Exoplanets are more likely to host alien life than we think, study finds

Exoplanets are more likely to host alien life than we think, study finds

Artist's conception of a

Artist’s conception of a “super-Earth” exoplanet (NASA)

The list of places where scientists should look for signs of extraterrestrial life has gotten much longer, as new research suggests that certain classes of exoplanets may be more hospitable than previously thought.

Water-rich exoplanets and icy moons like Jupiter’s Europa and Saturn’s Enceladus are potential targets for astrobiologists looking for signs of life elsewhere in the cosmos. But until recently, it was assumed that for many water-rich exoplanets, larger than Earth but smaller than Neptune, ice formation deep inside the planet would prevent important minerals in its rocky core from reaching water closer to the surface. .

In a new study published Tuesday in Nature CommunicationsHowever, French and Norwegian researchers have used new modeling techniques to show that salts like sodium chloride can be transported from a planet’s rocky core, through a hard shell of ice, in order to enrich an exoplanet’s water. This is a crucial step for any life that could develop in an alien ocean.

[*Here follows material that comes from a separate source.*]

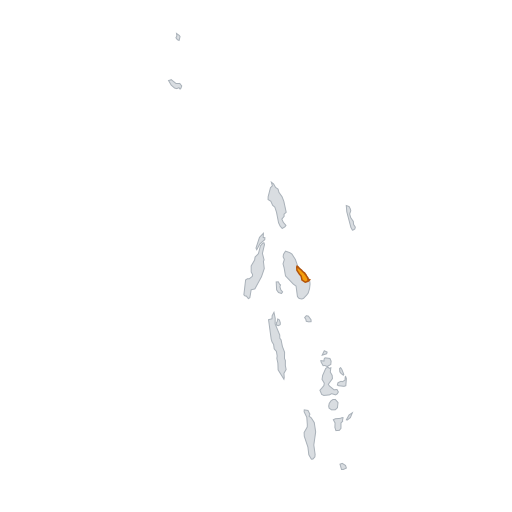 South Guadalcanal, Guadalcanal, Solomon Islands (highlighted), rotated 226°
{"feature_id": "97153195B58101898205888", "entity_name": "South Guadalcanal", "entity_type": "district", "adm_level": 2, "iso_a3": "SLB", "parent_name": "Solomon Islands", "parent_adm1": "Guadalcanal", "projection": "orthographic", "projection_center": [160.082, -9.739], "detail": "fine", "context": "in_parent", "style": "filled", "palette": "amber", "viewbox_px": 512, "rotation_deg": 226, "n_neighbors": 0, "source": "geoboundaries", "source_scale": "gbopen_adm2", "svg_char_len": 5218}
<svg xmlns="http://www.w3.org/2000/svg" viewBox="0 0 512 512"><g transform="rotate(226 256 256)"><path d="M198.0,257.6L206.5,263.9L210.1,263.3L221.2,263.4L227.8,267.9L231.6,270.0L233.8,274.0L236.5,274.9L238.1,276.9L239.0,280.6L235.0,282.6L232.5,283.2L226.1,281.9L219.9,279.0L207.7,278.7L202.0,277.8L200.0,276.8L198.2,275.3L195.3,271.8L193.1,267.8L192.7,265.4L192.5,260.8L193.2,259.1L195.5,257.5L198.0,257.6ZM236.5,220.3L246.0,231.9L245.6,234.0L244.3,235.3L243.9,239.2L245.1,240.7L247.8,241.4L252.2,245.6L254.1,252.3L255.9,254.6L256.0,259.4L260.2,266.2L260.5,269.5L260.1,270.9L258.4,270.1L253.4,262.4L247.6,259.1L247.0,257.6L241.2,253.2L237.3,245.6L233.1,232.3L235.1,229.1L230.3,222.6L230.6,220.9L234.0,221.2L234.7,220.4L236.5,220.3ZM201.8,226.1L203.0,229.8L197.8,226.5L193.9,222.6L182.7,218.2L180.3,216.0L178.3,215.8L172.5,212.1L166.9,209.7L162.5,205.3L160.4,204.5L156.9,201.1L153.4,198.8L152.2,194.6L148.9,191.8L148.0,190.5L158.7,192.8L163.7,197.3L167.9,199.9L169.4,201.8L173.2,204.4L176.6,204.6L180.1,207.2L183.2,207.9L185.7,209.2L201.5,220.8L199.7,223.9L201.8,226.1ZM273.3,301.2L278.1,303.5L280.9,303.2L285.1,304.7L288.2,303.9L290.2,305.9L295.1,313.9L295.1,316.5L298.4,318.3L295.6,318.7L291.8,317.7L288.8,318.3L285.8,316.7L280.5,315.9L276.0,314.0L266.5,308.1L266.6,305.2L265.0,303.8L264.6,300.2L261.2,299.0L257.2,298.8L256.9,297.0L257.6,294.0L260.6,294.1L264.2,295.3L273.3,301.2ZM110.5,182.4L111.8,183.8L108.8,186.1L104.8,184.9L103.9,182.9L101.1,183.3L95.7,182.2L88.0,176.7L79.9,166.3L72.1,160.6L70.6,158.8L70.4,155.8L71.4,154.7L76.3,155.9L82.5,160.6L92.8,165.5L95.6,168.0L97.4,174.1L99.2,175.9L104.7,180.5L110.5,182.4ZM121.4,217.8L123.8,221.0L126.7,228.1L126.2,230.5L124.2,230.7L123.6,232.2L120.9,228.8L117.3,227.9L114.7,225.8L113.5,218.9L111.4,218.5L105.5,219.2L103.7,221.5L101.0,220.8L100.4,218.8L100.8,216.8L104.4,214.8L105.1,212.3L108.6,207.9L110.8,207.1L115.0,208.7L115.6,214.8L117.1,216.8L121.4,217.8ZM229.6,356.0L226.9,357.3L224.5,356.6L222.7,355.6L221.2,352.6L217.9,350.8L213.3,350.0L210.9,348.1L207.8,347.5L206.8,345.9L207.1,344.2L207.6,343.3L210.6,344.1L224.7,352.0L229.6,356.0ZM79.9,205.7L79.2,206.3L77.8,204.2L76.9,203.5L76.9,201.2L73.0,197.4L72.7,194.8L74.9,192.2L77.9,193.7L81.0,196.9L84.5,197.9L83.8,200.0L80.6,203.9L79.9,205.7ZM99.3,211.7L97.7,213.4L93.6,213.2L90.3,209.2L90.3,206.2L92.8,203.5L95.8,202.9L97.5,204.0L99.1,206.3L99.7,209.2L99.3,211.7ZM134.8,234.9L131.0,238.0L128.2,237.0L126.0,234.4L127.1,230.4L129.3,229.5L130.5,228.1L134.6,229.2L135.7,230.0L133.2,231.9L134.6,233.5L134.8,234.9ZM441.9,317.5L435.6,318.3L433.1,321.0L429.9,320.7L428.8,318.4L428.8,317.3L430.6,317.5L431.5,315.2L433.4,314.1L437.8,313.7L443.0,315.0L441.8,317.1L441.9,317.5ZM267.0,271.5L267.2,277.1L264.3,274.0L263.0,275.1L261.7,273.7L262.0,267.1L260.0,260.9L261.7,261.5L267.0,271.5ZM107.1,236.3L107.1,236.8L105.0,235.8L100.3,230.5L101.1,228.8L105.3,225.3L106.7,224.9L107.9,227.0L106.8,230.1L105.5,230.9L104.9,233.8L107.1,236.3ZM214.1,246.8L217.3,247.3L223.3,252.5L221.9,254.1L219.1,253.3L218.2,253.6L217.3,251.8L214.3,250.3L211.7,250.2L211.3,248.3L214.1,246.8ZM176.4,251.9L171.9,251.3L170.5,250.0L172.1,248.1L174.1,246.8L175.9,247.9L177.9,248.2L178.1,250.7L176.4,251.9ZM46.9,174.0L43.1,174.9L40.7,173.7L41.7,170.7L43.0,169.2L47.9,171.8L46.9,174.0ZM195.6,227.9L193.7,228.4L191.0,227.0L189.8,225.7L190.4,223.6L192.0,222.9L193.8,224.2L194.0,225.6L195.6,227.9ZM471.3,353.4L468.0,354.0L466.6,353.8L464.5,350.4L466.2,349.7L468.6,350.0L469.3,352.0L471.3,353.4ZM117.0,238.0L116.9,239.3L114.7,238.9L109.8,236.9L109.6,236.0L112.4,235.6L114.4,235.8L117.0,238.0ZM77.0,212.5L76.3,216.4L74.2,211.6L74.6,207.7L75.4,207.2L77.0,212.5ZM140.4,239.3L137.5,240.4L136.6,238.9L138.7,234.7L140.4,239.3Z" fill="#d9dde1" stroke="#a8b0b8" stroke-width="1"/><path d="M201.6,278.1L202.3,277.8L202.6,277.6L202.8,277.5L203.0,277.5L203.1,277.4L203.3,277.5L203.3,277.4L203.4,277.5L203.5,277.6L203.8,277.6L204.0,277.7L204.2,277.8L204.3,277.9L204.3,278.0L204.5,278.0L204.8,278.2L205.0,278.2L205.3,278.2L205.5,278.2L205.8,278.2L205.9,278.3L206.0,278.3L206.3,278.4L206.5,278.4L206.8,278.4L206.9,278.5L207.0,278.5L207.3,278.8L207.5,278.8L207.8,278.8L207.8,278.7L208.0,278.7L208.3,278.7L208.5,278.7L208.5,278.8L208.8,278.8L208.9,279.0L209.0,279.0L209.3,279.0L209.5,279.0L209.8,279.0L210.0,279.2L210.3,279.2L210.5,279.1L210.9,279.0L210.9,278.9L211.0,278.9L211.3,278.9L211.5,278.9L211.8,278.8L212.0,278.8L212.3,278.8L212.5,278.8L212.8,278.8L213.0,278.8L213.3,278.8L213.5,278.8L213.8,278.9L214.0,278.9L214.3,278.9L214.5,278.8L214.8,278.8L215.0,278.8L215.2,278.7L215.3,278.7L215.5,278.7L215.8,278.6L216.0,278.6L216.3,278.6L216.5,278.6L216.8,278.6L217.0,278.5L217.3,278.5L217.6,278.5L217.8,278.5L218.0,278.5L218.3,278.6L218.5,278.7L218.8,278.6L219.1,278.6L219.3,278.6L219.5,278.6L219.8,278.6L220.0,278.6L220.2,278.4L220.0,278.2L219.7,277.6L217.3,275.5L215.8,275.2L212.6,274.6L212.0,274.6L210.2,274.5L206.8,272.4L203.0,273.2L202.9,273.3L202.8,273.5L202.7,273.6L202.6,273.8L202.5,274.0L202.5,274.5L202.4,274.7L202.2,274.8L202.1,275.1L202.1,275.3L201.9,275.4L201.7,275.6L201.7,275.8L201.7,276.0L201.6,276.3L201.7,276.5L201.7,276.8L201.7,277.0L201.8,277.3L201.6,277.4L201.6,277.5L201.6,277.8L201.6,278.1Z" fill="#f59e0b" stroke="#b45309" stroke-width="1.5"/></g></svg>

“The presence of electrolytes in the ocean, as dissolved salts, is a necessary but obviously not sufficient condition for habitability,” said Jean-Alexis Hernandez, mineral physicist at the European Synchrotron Radiation Facility in Grenoble, France and lead author of the study. studying.

One reason Europa and Enceladus attract scientists’ curiosity is that they believe they not only host oceans of global water beneath their icy shells, but that these oceans are in direct contact with the rocky mantles of these moons. The minerals in this rock, especially if combined with an energy source such as geothermal sources on the ocean floor, could provide an environment where life could evolve and survive.

But scientists believe that similar exoplanets from the icy ocean world between the size of Earth and Neptune — super-Earths and mini-Neptunes — exhibit different structures. About half of the known exoplanets fall into these size categories, although it is not known how many of them are water-rich or contain global oceans.

Due to the immense pressure on the ocean floor on super-Earths and mini-Neptunes, the high-pressure ice would form a thick mantle around the exoplanet’s core, sealing off the mineral-rich rock of the ocean above.

These high-pressure ices would exist in exotic phases, making them very different from the ice found naturally on Earth.

“Unlike the ice we have on the Earth’s surface (ice I), all these [high pressure] ices are denser than liquid water,” leading to the formation of this icy mantle beneath an exoplanet’s subsurface ocean, Hernandez said. “These ices are also much stiffer than ice I.”

While ice I forms when water reaches freezing point, high pressure ices can form from the ambient temperature of water under high pressure. Compression to 2,000 times Earth’s atmospheric pressure produces ice VII, which consists of cubic crystals. More pressure turns the VII ice into “supersonic ice”, where the hydrogen atoms in the water move freely while the oxygen atoms remain trapped in a crystalline structure.

“This transition makes the ice conductive that could be at the origin of Uranus and Neptune’s non-dipolar magnetic fields,” said Hernandez.

Importantly, while land ice and other forms such as ice VI expel salt ions from their structure when they crystallize, he added, their familiar ice VII and supersonic ice can retain higher concentrations of dissolved salts. If it could retain the salts, then the known mechanism could bring them into contact with the ocean on an exoplanet.

Whether made of ice VII or rock, the mantles of planets flow through convection patterns, albeit very slowly on geological timescales. This is due to the temperature difference between the upper and lower part of the mantle.

“Like in a pan, the material at the bottom is hotter to the point where it becomes less dense than the environment and starts to rise,” Hernandez said. “Upon reaching the top, it progressively cools down and becomes denser than its surroundings and begins to sink.”

What the modeling in the paper shows, he added, is that high-pressure ice can retain dissolved salt over the full range of pressure and temperature conditions it might encounter during convection. Rather than sealing off the mineral-laden rocky core of the subterranean ocean, high-pressure ice sheets can act to transport these minerals into the water.

The findings mean scientists shouldn’t cross an exoplanet off their list of potentially habitable worlds just because it’s a mini-Neptune, but they aren’t definitive either. Dr. Hernandez is quick to point out that the study is limited, and other factors could still make these planets inhospitable to life.

“Our study is limited to [sodium chloride], and other electrolytes should be investigated,” he said. “Life requires many other conditions besides the presence of electrolytes in the ocean, so we do not intend to assess the habitability of these planets, but simply show that they may not be as chemically simple as expected.”